Yale administrators found themselves asking for a dean’s excuse this week. But instead of needing an extension for a class, the University needed one from the Senate Finance Committee.
More than a month after the committee asked Yale and 135 other top universities to disclose details about how they spend their endowment riches, University officials have not quite finished preparing their response, a Yale spokeswoman said Thursday. The committee — which drew headlines Jan. 24 for what was described by higher education experts as an unprecedented request for information from American universities — had asked for a response within 30 days.
Harvard and Princeton, meanwhile, both responded in the last week to the Finance Committee’s request. Harvard wrote 25 pages; Princeton, 22.
The request from the committee came after months of pressure from parents, alumni and some members of Congress for schools like Yale to tap further into their endowments to help offset the rising cost of tuition and to unshackle their students from hefty debt loads. Leading the charge was the committee’s ranking member, Republican Senator Chuck Grassley of Iowa, who sent jitters throughout the Ivy League this fall when he suggested that Congress force wealthy American universities to spend at least 5 percent of their endowments annually.
Yale will spend about 3.7 percent of its $22.5 billion endowment this year, but that payout will rise to at least 4.5 percent in the next fiscal year under a new spending policy announced in January.
The University expects to send its response to the Finance Committee today or early next week, Yale Spokeswoman Helaine Klasky wrote in an e-mail message Thursday. The delay in responding was a consequence of the wide range of information Yale was asked to gather; as a result, the committee allowed the University an extension, Klasky said.
Yale was not the only school that did not meet the committee’s deadline.
As of Wednesday night, only 43 of the 136 schools had responded to the Finance Committee’s request, said Jill Gerber, a spokeswoman for Grassley.
“That’s okay with us,” Gerber said. “We’ve been flexible about the deadline in the interest of getting thorough responses.”
Among the universities that have already responded, Harvard and Princeton both cautioned the senators against trying to force American research universities to spend their financial reserves more aggressively than they would like, arguing that future generations could suffer as a result.
America’s universities are able to excel because of their historical balance between committing to a high quality of teaching and research and ensuring accessibility to students of all backgrounds, Harvard President Drew Gilpin Faust wrote to the senators.
“This combination of excellence and opportunity,” she said, “has been maintained over decades through a careful balancing of the needs of the current generation of students against the preservation of sufficient resources for generations to come.”

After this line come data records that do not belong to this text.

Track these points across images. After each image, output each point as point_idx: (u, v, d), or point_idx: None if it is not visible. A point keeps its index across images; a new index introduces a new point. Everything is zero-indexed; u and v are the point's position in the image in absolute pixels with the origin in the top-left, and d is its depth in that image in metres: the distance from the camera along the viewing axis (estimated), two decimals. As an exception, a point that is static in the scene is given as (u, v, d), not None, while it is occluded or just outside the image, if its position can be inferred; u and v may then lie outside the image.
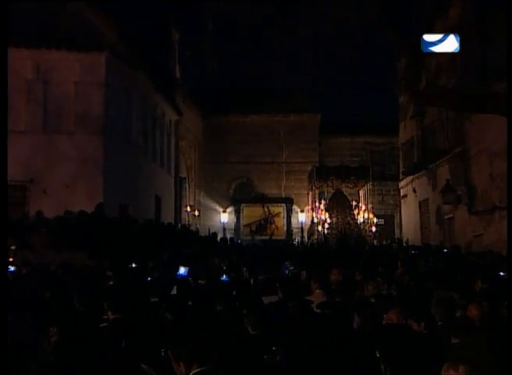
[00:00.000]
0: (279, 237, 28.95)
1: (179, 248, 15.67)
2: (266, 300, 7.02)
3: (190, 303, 7.06)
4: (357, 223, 26.26)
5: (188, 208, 28.01)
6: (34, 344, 4.68)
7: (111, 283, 9.25)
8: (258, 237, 28.43)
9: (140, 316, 6.07)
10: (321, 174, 26.50)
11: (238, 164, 31.77)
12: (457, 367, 2.23)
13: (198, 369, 3.38)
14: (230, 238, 22.95)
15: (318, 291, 8.44)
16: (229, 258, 14.70)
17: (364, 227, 26.05)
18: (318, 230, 25.79)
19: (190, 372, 3.40)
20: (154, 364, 4.11)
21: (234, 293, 7.96)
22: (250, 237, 29.27)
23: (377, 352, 3.46)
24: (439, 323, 5.50)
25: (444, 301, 5.72)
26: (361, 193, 27.39)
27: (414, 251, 18.84)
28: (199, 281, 10.21)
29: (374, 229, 26.10)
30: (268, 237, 28.02)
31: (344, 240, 22.90)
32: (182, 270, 11.00)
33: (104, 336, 5.48)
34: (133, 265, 12.45)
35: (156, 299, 7.37)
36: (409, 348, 3.34)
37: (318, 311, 6.30)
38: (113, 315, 6.00)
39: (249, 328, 5.49)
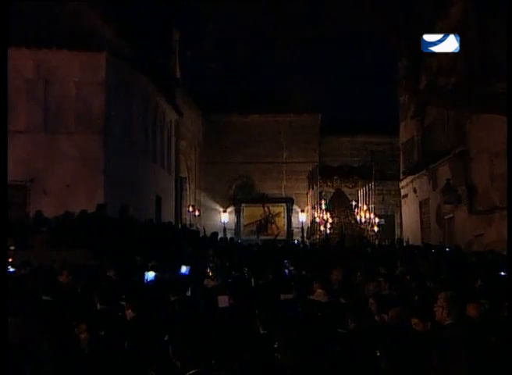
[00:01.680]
0: (280, 237, 28.92)
1: (180, 248, 15.68)
2: (283, 297, 7.17)
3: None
4: (357, 222, 26.27)
5: (189, 209, 28.02)
6: (33, 345, 4.68)
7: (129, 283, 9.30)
8: (262, 237, 28.44)
9: (157, 315, 6.15)
10: (324, 174, 26.50)
11: (238, 164, 31.76)
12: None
13: (192, 371, 3.44)
14: (230, 238, 22.94)
15: (319, 290, 8.46)
16: (229, 259, 14.70)
17: (366, 227, 26.05)
18: (319, 230, 25.79)
19: (186, 372, 3.45)
20: (163, 362, 4.15)
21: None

Princeton President Shirley Tilghman made a similar argument. Princeton, she warned, has been able to invest in research and, in turn, improve society “only because of … its careful stewarding of its resources over many years.”
Other schools requested more time to compile their answers, Gerber said, and the committee accommodated them. The request to the schools — sent by Grassley and Finance Committee Chairman Max Baucus, Democrat of Montana — was indeed a large one. The Finance Committee’s letter, which ran to 1,259 words, included 11 questions for the universities to answer.

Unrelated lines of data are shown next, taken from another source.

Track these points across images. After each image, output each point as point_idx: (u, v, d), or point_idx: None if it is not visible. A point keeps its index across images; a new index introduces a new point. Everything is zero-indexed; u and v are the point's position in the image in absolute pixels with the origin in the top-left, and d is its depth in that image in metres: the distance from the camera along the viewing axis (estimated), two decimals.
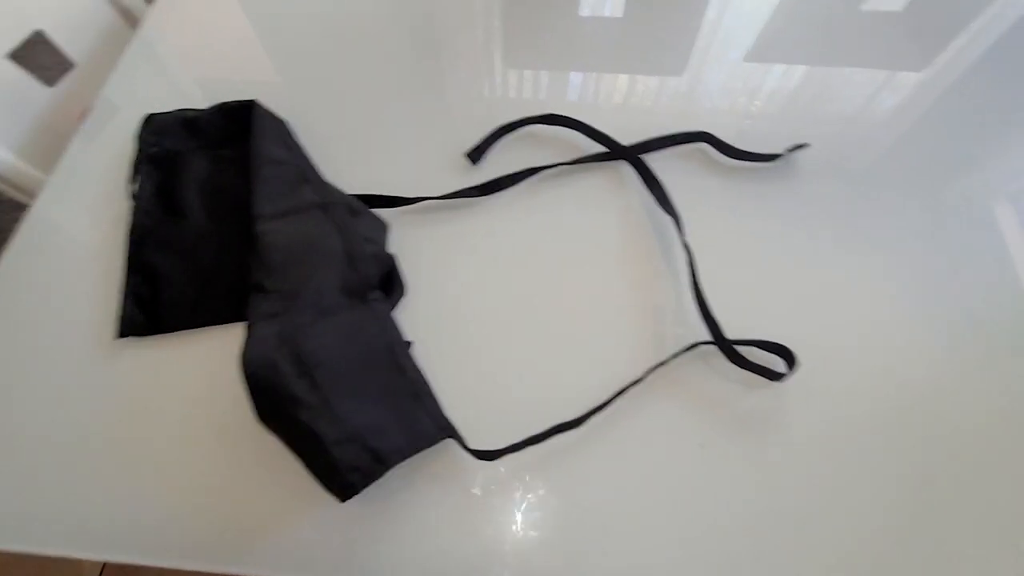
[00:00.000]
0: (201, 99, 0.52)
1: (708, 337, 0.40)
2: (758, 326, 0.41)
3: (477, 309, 0.43)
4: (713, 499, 0.36)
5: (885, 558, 0.35)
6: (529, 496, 0.37)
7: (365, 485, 0.33)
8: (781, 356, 0.40)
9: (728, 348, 0.39)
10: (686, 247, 0.43)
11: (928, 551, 0.35)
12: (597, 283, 0.44)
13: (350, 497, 0.33)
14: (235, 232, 0.42)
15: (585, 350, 0.41)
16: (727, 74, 0.56)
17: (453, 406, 0.39)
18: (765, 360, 0.40)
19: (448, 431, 0.36)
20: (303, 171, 0.43)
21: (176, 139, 0.47)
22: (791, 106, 0.53)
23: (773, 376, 0.39)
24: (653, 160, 0.50)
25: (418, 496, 0.36)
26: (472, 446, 0.37)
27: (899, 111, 0.53)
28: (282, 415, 0.32)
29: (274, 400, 0.32)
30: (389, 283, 0.42)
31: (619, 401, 0.39)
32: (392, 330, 0.39)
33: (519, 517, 0.36)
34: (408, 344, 0.40)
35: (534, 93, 0.55)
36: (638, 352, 0.41)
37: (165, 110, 0.50)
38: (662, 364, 0.40)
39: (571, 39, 0.58)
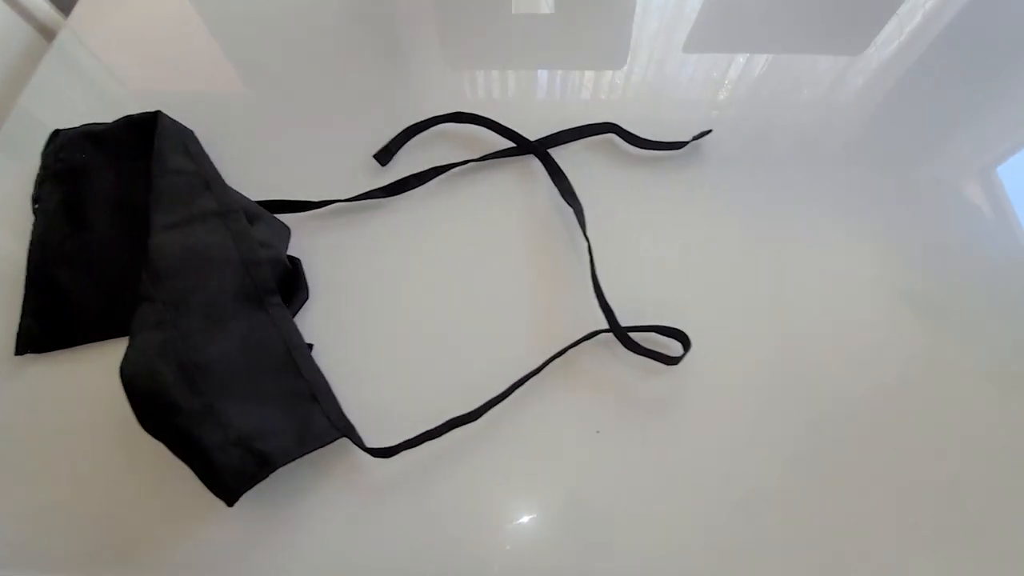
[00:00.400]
0: (117, 110, 0.52)
1: (607, 326, 0.41)
2: (669, 312, 0.42)
3: (383, 309, 0.43)
4: (608, 484, 0.37)
5: (782, 539, 0.35)
6: (426, 491, 0.37)
7: (248, 487, 0.33)
8: (679, 340, 0.41)
9: (622, 335, 0.40)
10: (586, 237, 0.43)
11: (826, 530, 0.36)
12: (502, 278, 0.44)
13: (235, 500, 0.33)
14: (141, 244, 0.42)
15: (490, 345, 0.42)
16: (666, 65, 0.56)
17: (358, 406, 0.39)
18: (664, 345, 0.41)
19: (343, 430, 0.36)
20: (205, 180, 0.43)
21: (82, 154, 0.47)
22: (730, 94, 0.54)
23: (668, 360, 0.39)
24: (565, 153, 0.50)
25: (315, 496, 0.37)
26: (376, 444, 0.37)
27: (829, 94, 0.54)
28: (164, 423, 0.33)
29: (155, 408, 0.33)
30: (291, 287, 0.42)
31: (519, 393, 0.40)
32: (291, 333, 0.39)
33: (416, 512, 0.36)
34: (309, 347, 0.40)
35: (458, 93, 0.55)
36: (542, 344, 0.41)
37: (81, 121, 0.49)
38: (560, 354, 0.40)
39: (499, 37, 0.58)
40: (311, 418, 0.37)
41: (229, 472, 0.32)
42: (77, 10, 0.61)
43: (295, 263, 0.44)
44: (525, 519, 0.36)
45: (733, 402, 0.39)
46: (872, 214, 0.46)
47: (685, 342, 0.40)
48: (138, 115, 0.48)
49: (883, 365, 0.40)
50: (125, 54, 0.58)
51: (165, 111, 0.48)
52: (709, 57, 0.56)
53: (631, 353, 0.41)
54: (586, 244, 0.43)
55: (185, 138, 0.47)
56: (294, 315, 0.42)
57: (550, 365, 0.40)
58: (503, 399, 0.39)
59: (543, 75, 0.56)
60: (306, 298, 0.43)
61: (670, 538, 0.35)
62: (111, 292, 0.43)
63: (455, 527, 0.36)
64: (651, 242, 0.46)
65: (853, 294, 0.43)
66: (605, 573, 0.35)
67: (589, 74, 0.56)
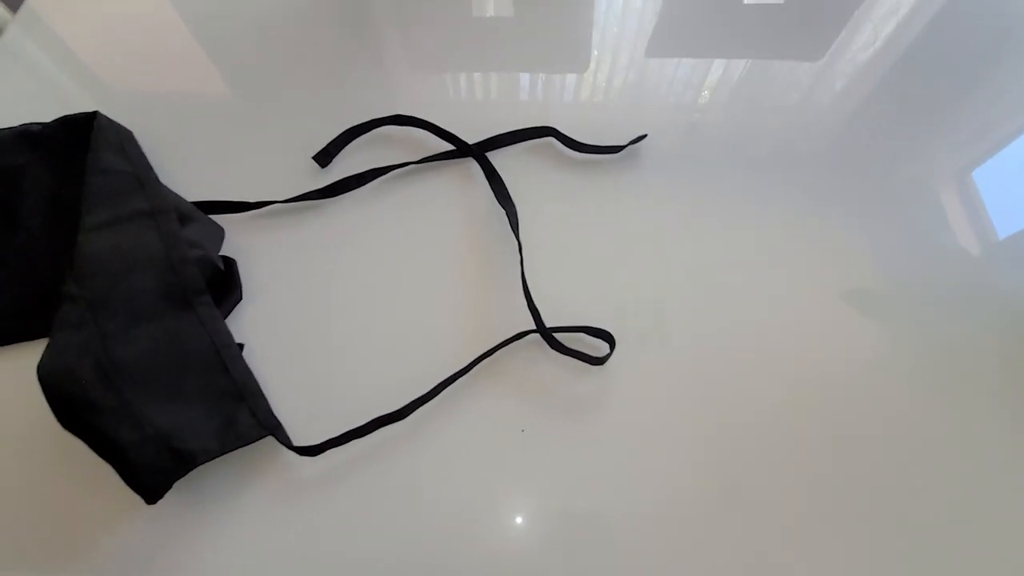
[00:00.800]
0: (60, 108, 0.51)
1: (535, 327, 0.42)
2: (602, 313, 0.43)
3: (317, 310, 0.44)
4: (531, 482, 0.38)
5: (709, 539, 0.36)
6: (354, 490, 0.38)
7: (166, 485, 0.33)
8: (605, 340, 0.42)
9: (548, 335, 0.41)
10: (518, 239, 0.44)
11: (753, 529, 0.36)
12: (436, 280, 0.45)
13: (155, 498, 0.33)
14: (73, 245, 0.42)
15: (423, 345, 0.42)
16: (630, 70, 0.57)
17: (290, 405, 0.39)
18: (592, 345, 0.42)
19: (269, 428, 0.37)
20: (139, 180, 0.44)
21: (17, 154, 0.47)
22: (697, 98, 0.55)
23: (593, 360, 0.40)
24: (506, 156, 0.51)
25: (244, 495, 0.37)
26: (308, 443, 0.37)
27: (779, 100, 0.55)
28: (81, 421, 0.33)
29: (71, 407, 0.33)
30: (223, 287, 0.42)
31: (448, 393, 0.40)
32: (219, 333, 0.39)
33: (344, 511, 0.37)
34: (240, 346, 0.41)
35: (409, 95, 0.55)
36: (474, 345, 0.42)
37: (27, 120, 0.49)
38: (488, 354, 0.41)
39: (448, 40, 0.59)
40: (236, 416, 0.37)
41: (146, 470, 0.33)
42: (24, 8, 0.61)
43: (229, 263, 0.44)
44: (449, 517, 0.37)
45: (659, 401, 0.40)
46: (810, 215, 0.48)
47: (612, 342, 0.41)
48: (75, 115, 0.48)
49: (816, 366, 0.41)
50: (71, 53, 0.57)
51: (106, 110, 0.48)
52: (657, 63, 0.58)
53: (558, 353, 0.41)
54: (519, 246, 0.44)
55: (122, 138, 0.47)
56: (226, 315, 0.42)
57: (479, 365, 0.41)
58: (430, 398, 0.39)
59: (492, 78, 0.57)
60: (240, 298, 0.43)
61: (592, 536, 0.36)
62: (42, 293, 0.43)
63: (382, 525, 0.37)
64: (586, 244, 0.47)
65: (787, 295, 0.44)
66: (524, 570, 0.35)
67: (540, 77, 0.57)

Among the queries were several that would provide a rare glimpse at how top universities like Yale oversee their wealth. From questions on the size of bonuses given to university officials based on endowment performance to queries about the total spending over the last decade in managing the endowment, the two senators did not hold back.
University President Richard Levin announced in January that Yale would boost its spending from its endowment next year by 40 percent, the result of a new minimum spending rate of 4.5 percent. This year’s 3.7 percent spending rate is among the lowest of its group of peer schools.
The University decided to increase its endowment spending, Levin said at the time, because “it became increasingly clear to us … that we might be shortchanging the present generation.”
Since Grassley floated his idea of mandating endowment spending in the fall — which Yale and other schools said would force them into financial instability — a cadre of top schools, Yale and Harvard among them, have launched ambitious new financial aid initiatives, asserting their desire to help students attend college without incurring serious debt.
Yale drew praise from Grassley after its aid announcement in January, as did Stanford, which announced Feb. 20 that it would eliminate tuition for students whose families earn less than $100,000 annually, and Harvard, which launched a sweeping financial aid initiative in December.
“I hope we’re seeing a trend and a shift in thinking,” Grassley said in a statement last week. “Spending a little more on students won’t break the bank for well-funded schools.”
While Grassley has not yet introduced any legislation that would require colleges to spend a minimum fraction of their endowments annually, it appears that his tussle with America’s wealthiest universities will not draw to a close anytime soon. The responses from the colleges will likely comprise hundreds upon hundreds of pages, and the Finance Committee is expected to spend at least several months compiling and analyzing the documents.
Yale, meanwhile, stands in second place nationally in terms of overall endowment size among American universities. Its $22.5 billion fund — which grew 28 percent last year, the most of any endowment in the nation — trails behind only Harvard’s, which stands at $34.9 billion.